[Dataset items]
········
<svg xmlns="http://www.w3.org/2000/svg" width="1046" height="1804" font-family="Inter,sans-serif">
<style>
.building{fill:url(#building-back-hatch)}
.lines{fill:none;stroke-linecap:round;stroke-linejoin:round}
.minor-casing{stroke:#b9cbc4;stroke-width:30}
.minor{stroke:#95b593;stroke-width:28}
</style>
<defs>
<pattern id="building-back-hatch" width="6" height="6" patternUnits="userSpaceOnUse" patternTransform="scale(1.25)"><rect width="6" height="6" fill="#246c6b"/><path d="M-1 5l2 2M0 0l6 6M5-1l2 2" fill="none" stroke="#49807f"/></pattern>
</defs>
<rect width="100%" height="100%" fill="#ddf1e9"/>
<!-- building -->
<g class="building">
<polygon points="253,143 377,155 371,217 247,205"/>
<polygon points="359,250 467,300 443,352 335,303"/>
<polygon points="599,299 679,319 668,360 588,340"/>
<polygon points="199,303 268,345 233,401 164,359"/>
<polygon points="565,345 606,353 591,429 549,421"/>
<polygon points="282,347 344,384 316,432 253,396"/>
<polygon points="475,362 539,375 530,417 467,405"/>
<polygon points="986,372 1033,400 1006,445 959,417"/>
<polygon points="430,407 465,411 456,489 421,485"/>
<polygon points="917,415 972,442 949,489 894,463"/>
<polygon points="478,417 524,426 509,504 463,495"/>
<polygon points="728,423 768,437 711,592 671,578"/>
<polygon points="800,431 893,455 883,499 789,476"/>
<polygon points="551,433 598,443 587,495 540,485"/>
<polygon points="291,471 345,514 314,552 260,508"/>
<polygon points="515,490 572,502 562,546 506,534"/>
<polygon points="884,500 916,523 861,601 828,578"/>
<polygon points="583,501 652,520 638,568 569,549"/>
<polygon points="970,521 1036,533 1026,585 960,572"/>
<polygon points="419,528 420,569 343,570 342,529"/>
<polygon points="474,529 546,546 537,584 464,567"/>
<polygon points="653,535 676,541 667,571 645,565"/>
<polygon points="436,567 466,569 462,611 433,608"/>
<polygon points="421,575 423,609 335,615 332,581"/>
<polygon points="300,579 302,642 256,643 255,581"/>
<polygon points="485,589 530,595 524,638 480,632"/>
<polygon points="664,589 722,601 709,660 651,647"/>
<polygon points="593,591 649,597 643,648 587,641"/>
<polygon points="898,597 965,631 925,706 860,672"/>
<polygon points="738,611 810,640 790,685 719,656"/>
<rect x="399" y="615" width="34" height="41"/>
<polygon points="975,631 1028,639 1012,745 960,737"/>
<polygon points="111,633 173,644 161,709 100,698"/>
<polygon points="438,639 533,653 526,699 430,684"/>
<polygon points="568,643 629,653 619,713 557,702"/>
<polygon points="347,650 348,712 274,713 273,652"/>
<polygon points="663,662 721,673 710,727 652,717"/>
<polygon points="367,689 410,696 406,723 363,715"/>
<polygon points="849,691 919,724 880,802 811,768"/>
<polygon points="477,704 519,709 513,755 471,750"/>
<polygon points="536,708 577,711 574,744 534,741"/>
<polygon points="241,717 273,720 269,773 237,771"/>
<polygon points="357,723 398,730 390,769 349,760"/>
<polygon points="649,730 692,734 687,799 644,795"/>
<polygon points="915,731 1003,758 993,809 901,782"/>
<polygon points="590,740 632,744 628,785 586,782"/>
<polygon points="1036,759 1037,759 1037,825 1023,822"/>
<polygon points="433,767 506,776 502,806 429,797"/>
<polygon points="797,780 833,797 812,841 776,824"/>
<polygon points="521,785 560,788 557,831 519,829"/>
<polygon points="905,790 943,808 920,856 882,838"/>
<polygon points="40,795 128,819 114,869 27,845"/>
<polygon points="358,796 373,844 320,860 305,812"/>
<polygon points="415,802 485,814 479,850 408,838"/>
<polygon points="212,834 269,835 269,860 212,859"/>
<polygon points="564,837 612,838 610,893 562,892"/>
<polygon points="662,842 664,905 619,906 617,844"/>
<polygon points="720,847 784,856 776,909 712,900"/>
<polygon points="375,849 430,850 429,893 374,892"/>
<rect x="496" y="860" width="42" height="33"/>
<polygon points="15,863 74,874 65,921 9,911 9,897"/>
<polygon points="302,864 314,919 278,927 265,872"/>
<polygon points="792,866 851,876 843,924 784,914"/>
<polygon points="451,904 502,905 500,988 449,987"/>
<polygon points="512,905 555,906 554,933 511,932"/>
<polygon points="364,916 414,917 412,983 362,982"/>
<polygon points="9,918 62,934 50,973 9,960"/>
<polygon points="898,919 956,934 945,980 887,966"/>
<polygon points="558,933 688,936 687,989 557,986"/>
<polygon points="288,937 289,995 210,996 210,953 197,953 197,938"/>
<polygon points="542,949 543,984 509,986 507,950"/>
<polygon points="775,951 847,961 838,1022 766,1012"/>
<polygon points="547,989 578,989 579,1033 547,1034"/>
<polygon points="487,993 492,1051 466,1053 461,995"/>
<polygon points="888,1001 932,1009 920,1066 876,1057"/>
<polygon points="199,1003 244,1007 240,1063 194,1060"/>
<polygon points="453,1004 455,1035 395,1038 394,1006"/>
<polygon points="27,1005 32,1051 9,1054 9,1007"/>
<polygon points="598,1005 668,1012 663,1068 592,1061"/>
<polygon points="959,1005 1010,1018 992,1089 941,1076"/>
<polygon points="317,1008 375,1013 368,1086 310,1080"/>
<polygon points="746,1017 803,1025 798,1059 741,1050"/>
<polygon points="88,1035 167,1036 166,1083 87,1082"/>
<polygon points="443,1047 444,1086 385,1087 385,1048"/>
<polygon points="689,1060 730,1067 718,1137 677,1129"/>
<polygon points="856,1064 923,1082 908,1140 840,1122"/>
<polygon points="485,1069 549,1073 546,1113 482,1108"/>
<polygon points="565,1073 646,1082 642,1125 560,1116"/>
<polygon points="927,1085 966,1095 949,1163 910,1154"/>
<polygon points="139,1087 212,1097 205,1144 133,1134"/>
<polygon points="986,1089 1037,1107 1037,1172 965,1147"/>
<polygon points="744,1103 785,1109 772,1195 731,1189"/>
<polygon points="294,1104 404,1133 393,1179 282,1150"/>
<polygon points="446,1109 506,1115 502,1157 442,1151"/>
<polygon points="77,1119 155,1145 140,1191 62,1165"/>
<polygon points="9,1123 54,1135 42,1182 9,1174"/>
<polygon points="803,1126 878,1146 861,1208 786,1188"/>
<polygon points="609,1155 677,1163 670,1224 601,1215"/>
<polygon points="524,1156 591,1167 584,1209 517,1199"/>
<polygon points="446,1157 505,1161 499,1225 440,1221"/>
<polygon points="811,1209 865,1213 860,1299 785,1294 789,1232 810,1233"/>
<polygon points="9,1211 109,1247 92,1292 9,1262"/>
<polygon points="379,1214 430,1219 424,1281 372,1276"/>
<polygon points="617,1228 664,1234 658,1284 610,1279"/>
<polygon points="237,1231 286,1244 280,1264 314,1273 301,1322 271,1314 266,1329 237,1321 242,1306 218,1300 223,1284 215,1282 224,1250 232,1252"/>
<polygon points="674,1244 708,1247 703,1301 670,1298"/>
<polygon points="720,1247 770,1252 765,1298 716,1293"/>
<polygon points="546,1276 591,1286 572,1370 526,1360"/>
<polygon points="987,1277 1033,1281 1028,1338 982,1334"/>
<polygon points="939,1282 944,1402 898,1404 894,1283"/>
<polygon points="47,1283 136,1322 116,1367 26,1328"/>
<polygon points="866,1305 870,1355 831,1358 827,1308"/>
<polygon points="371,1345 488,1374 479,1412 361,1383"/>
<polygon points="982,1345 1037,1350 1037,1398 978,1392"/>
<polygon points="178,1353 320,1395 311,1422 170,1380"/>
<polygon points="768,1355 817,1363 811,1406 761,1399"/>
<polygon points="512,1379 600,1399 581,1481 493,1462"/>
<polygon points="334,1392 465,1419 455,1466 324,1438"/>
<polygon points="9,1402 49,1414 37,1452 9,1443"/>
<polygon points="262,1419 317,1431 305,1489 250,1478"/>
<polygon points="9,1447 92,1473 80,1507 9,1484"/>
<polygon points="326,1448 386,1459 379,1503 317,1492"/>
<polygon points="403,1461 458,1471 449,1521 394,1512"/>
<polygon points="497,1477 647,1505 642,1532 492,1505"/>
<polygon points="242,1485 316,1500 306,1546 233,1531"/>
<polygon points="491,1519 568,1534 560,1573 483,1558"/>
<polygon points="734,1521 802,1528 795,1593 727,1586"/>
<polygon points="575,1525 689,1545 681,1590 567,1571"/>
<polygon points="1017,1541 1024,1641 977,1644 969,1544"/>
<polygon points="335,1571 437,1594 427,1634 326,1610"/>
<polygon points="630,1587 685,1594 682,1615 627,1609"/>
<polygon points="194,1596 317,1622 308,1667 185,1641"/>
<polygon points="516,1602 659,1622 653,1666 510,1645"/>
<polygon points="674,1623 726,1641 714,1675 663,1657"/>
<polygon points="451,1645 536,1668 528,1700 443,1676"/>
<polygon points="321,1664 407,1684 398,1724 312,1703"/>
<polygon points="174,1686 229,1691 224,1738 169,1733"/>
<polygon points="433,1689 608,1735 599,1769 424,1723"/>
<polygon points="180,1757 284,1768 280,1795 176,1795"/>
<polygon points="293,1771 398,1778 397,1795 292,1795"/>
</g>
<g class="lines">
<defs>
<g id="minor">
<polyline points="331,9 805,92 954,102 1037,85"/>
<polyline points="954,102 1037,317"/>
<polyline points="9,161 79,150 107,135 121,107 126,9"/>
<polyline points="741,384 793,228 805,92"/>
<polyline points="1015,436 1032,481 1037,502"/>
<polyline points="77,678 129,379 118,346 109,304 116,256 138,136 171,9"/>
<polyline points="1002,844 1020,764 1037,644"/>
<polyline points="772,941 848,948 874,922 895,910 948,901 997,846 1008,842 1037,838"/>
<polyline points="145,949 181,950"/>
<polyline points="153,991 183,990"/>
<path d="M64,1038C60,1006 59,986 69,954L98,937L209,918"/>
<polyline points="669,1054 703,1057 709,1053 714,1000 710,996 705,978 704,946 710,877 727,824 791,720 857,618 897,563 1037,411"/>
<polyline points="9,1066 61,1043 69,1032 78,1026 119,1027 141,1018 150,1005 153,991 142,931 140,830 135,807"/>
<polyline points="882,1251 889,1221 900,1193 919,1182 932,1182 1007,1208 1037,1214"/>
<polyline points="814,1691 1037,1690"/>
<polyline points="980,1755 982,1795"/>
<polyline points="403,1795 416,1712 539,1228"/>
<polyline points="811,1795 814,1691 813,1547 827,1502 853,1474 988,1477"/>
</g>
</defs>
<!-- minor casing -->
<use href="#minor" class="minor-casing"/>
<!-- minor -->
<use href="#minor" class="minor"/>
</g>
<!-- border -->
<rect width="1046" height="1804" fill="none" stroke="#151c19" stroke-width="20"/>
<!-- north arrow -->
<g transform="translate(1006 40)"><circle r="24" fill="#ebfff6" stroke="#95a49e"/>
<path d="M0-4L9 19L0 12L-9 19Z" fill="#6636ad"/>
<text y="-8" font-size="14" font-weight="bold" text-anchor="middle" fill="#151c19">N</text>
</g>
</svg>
········
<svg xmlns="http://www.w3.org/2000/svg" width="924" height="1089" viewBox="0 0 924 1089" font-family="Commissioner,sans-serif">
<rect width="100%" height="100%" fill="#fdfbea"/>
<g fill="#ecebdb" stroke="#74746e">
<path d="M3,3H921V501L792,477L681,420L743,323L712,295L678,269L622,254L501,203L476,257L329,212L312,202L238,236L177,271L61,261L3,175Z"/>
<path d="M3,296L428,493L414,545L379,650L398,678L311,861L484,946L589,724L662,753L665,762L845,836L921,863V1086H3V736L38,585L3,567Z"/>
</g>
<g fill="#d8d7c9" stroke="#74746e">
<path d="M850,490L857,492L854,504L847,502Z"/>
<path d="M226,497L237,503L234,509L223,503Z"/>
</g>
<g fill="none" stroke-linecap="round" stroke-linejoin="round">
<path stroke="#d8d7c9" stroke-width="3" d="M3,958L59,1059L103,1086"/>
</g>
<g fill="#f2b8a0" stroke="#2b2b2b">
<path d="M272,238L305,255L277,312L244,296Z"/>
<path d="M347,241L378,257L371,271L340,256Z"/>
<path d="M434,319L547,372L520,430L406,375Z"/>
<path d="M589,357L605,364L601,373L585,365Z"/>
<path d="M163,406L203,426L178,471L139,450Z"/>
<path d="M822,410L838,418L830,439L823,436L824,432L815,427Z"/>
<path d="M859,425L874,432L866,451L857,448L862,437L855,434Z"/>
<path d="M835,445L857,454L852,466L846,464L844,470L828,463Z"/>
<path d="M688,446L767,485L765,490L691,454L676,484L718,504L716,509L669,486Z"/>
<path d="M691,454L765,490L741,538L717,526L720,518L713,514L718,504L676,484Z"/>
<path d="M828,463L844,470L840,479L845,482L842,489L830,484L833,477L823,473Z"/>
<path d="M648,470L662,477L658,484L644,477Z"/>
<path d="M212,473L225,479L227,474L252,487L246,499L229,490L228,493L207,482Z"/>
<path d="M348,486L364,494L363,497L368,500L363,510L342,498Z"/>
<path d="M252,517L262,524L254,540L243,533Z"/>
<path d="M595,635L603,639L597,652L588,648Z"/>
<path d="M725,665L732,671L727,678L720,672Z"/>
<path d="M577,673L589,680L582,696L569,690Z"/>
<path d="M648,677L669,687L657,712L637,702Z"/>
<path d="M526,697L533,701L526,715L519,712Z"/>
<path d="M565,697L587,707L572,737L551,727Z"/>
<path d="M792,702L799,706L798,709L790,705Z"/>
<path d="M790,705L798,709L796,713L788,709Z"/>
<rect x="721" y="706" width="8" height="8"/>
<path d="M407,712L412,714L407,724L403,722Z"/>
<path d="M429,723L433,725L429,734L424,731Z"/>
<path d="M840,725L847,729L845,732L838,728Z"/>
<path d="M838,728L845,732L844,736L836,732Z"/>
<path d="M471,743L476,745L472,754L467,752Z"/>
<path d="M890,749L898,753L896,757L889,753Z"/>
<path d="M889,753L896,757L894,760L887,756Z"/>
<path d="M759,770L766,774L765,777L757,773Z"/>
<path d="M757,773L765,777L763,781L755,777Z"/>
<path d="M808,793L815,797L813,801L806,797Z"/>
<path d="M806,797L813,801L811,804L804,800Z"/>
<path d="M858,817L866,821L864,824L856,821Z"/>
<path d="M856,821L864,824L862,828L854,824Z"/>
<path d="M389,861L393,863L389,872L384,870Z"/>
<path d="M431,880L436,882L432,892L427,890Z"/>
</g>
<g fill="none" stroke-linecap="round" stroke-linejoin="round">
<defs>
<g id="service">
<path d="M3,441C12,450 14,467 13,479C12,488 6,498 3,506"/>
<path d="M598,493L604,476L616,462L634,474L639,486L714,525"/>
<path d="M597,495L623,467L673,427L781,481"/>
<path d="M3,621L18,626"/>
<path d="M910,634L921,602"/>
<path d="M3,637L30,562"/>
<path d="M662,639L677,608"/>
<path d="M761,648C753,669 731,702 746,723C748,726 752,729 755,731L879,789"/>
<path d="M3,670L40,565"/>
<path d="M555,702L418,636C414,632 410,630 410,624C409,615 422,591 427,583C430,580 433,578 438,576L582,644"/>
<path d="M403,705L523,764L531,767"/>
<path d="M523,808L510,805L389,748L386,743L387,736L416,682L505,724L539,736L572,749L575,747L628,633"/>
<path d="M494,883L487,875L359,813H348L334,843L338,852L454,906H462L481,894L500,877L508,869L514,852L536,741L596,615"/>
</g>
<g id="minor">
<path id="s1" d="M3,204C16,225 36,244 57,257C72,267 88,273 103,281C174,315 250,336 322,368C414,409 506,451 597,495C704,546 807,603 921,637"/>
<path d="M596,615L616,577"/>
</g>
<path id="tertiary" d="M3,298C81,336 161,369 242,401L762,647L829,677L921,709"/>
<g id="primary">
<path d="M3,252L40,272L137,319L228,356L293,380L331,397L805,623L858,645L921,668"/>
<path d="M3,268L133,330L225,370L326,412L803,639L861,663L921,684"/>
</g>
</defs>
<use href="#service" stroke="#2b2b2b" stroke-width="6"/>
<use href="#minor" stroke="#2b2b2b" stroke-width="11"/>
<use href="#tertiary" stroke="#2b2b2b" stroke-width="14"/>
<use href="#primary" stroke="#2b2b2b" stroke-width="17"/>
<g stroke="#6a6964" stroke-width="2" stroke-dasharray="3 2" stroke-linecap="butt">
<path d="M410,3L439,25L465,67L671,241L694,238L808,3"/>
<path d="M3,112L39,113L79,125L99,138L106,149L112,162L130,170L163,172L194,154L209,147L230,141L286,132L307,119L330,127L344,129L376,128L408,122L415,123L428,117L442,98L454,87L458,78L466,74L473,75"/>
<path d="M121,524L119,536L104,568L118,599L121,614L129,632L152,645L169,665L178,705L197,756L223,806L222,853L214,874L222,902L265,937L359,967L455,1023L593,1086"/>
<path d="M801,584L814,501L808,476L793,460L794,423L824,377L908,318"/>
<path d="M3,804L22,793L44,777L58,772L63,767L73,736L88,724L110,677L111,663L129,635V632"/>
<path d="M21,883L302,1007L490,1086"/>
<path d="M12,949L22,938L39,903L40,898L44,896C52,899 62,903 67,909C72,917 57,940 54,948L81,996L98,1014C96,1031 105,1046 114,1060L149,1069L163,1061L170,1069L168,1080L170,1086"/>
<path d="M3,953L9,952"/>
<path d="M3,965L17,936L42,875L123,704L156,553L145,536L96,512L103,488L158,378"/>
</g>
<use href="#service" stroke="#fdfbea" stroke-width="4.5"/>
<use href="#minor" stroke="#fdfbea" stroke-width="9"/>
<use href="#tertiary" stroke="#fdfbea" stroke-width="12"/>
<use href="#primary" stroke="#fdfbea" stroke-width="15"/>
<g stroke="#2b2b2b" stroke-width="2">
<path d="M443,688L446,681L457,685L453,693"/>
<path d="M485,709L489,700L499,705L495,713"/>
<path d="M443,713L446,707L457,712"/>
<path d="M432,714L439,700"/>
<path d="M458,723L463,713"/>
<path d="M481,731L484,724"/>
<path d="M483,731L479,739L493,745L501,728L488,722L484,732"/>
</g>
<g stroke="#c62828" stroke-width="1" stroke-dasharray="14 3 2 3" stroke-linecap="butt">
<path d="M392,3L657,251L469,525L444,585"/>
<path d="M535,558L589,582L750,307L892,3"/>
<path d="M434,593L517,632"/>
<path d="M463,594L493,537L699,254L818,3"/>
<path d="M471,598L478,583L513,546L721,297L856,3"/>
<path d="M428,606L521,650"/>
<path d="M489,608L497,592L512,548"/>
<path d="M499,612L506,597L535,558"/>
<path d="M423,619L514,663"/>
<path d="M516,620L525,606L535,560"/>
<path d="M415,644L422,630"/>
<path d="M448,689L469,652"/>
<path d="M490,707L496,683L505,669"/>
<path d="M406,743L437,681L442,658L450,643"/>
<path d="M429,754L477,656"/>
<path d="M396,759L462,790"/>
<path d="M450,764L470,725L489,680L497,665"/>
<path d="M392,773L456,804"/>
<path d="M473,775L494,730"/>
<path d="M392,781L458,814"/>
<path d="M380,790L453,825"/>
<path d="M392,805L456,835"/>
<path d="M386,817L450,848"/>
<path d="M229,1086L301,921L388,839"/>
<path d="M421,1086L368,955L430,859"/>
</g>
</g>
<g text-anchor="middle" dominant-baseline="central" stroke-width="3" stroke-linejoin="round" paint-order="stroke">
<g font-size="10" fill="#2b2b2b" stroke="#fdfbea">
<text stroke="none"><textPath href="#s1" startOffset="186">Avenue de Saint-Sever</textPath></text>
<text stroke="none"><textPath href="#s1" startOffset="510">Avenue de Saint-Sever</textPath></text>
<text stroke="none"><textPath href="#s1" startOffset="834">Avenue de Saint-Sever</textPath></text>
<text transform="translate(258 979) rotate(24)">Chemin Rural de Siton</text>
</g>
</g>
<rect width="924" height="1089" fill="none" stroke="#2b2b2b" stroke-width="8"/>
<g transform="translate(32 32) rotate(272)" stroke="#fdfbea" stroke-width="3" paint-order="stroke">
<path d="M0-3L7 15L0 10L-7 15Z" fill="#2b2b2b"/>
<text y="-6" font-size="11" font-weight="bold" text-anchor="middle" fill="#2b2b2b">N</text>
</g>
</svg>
········
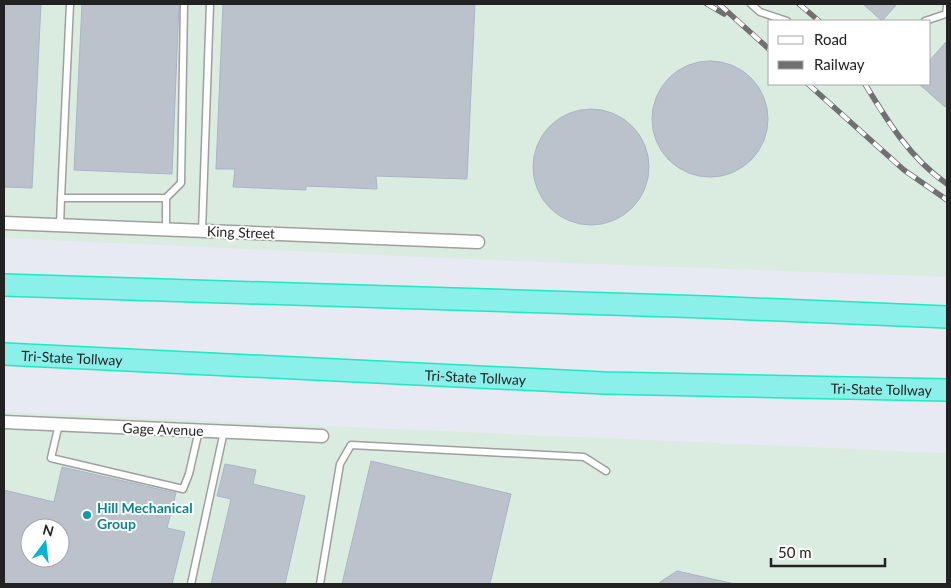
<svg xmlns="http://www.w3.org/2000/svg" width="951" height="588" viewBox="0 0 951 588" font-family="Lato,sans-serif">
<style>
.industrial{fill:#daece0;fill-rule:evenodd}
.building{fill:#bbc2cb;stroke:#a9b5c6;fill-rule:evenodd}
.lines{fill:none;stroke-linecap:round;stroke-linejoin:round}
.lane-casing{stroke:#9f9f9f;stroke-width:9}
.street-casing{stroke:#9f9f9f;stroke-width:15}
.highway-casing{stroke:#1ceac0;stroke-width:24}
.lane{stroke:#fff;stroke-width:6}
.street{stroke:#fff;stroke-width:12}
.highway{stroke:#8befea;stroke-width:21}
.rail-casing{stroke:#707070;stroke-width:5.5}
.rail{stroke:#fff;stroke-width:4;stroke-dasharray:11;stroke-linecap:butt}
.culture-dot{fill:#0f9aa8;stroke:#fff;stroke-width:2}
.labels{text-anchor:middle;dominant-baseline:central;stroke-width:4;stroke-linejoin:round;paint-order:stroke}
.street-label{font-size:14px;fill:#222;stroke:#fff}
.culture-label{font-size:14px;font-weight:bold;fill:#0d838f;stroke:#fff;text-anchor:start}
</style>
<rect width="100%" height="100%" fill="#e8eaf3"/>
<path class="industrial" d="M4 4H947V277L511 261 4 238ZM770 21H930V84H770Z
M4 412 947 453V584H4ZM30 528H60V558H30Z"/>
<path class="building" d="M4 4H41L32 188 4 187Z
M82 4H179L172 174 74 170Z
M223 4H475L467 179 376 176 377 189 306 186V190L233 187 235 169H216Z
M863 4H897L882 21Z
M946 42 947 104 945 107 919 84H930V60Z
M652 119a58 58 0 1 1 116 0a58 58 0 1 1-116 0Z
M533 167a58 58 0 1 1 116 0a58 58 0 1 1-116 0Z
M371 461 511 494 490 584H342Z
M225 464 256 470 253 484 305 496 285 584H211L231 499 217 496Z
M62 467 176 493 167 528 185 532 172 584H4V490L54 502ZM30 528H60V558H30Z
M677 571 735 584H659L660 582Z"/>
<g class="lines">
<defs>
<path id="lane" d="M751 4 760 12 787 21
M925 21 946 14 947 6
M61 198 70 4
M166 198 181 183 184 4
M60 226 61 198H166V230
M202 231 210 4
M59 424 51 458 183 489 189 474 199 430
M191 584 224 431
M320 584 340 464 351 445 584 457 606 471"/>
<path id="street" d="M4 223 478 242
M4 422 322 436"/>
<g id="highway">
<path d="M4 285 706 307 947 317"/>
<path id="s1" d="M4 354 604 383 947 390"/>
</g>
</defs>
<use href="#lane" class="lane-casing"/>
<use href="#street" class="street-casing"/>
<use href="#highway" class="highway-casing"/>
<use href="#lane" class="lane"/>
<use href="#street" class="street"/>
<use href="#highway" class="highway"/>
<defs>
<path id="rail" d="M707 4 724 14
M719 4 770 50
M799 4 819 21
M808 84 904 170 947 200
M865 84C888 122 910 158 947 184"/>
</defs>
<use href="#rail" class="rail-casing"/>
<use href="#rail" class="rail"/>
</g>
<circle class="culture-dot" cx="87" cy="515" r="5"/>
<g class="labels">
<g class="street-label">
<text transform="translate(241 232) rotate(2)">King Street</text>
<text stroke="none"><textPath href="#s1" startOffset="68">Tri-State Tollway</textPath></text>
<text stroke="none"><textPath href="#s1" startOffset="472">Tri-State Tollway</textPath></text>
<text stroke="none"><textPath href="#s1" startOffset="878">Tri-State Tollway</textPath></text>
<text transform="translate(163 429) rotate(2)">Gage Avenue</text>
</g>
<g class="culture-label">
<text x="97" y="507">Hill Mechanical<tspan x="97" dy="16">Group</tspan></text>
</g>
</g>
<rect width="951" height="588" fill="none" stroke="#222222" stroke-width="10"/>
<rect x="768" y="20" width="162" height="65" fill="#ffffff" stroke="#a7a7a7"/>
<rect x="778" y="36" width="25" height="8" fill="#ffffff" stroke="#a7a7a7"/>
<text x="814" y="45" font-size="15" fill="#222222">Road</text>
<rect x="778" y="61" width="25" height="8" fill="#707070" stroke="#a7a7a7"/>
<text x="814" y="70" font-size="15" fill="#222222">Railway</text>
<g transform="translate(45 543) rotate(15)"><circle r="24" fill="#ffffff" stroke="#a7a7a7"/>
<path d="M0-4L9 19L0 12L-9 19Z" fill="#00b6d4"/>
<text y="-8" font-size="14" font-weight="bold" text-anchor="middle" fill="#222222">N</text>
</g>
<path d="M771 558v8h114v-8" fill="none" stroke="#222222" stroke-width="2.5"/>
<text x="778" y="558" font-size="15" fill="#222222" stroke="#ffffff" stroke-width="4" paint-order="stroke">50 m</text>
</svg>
········
● **BRIEF**
Nothing but the lines with "evenodd" should be returned, copied from the entries above.

● **RESULT OF THE EXERCISE**
.industrial{fill:#daece0;fill-rule:evenodd}
.building{fill:#bbc2cb;stroke:#a9b5c6;fill-rule:evenodd}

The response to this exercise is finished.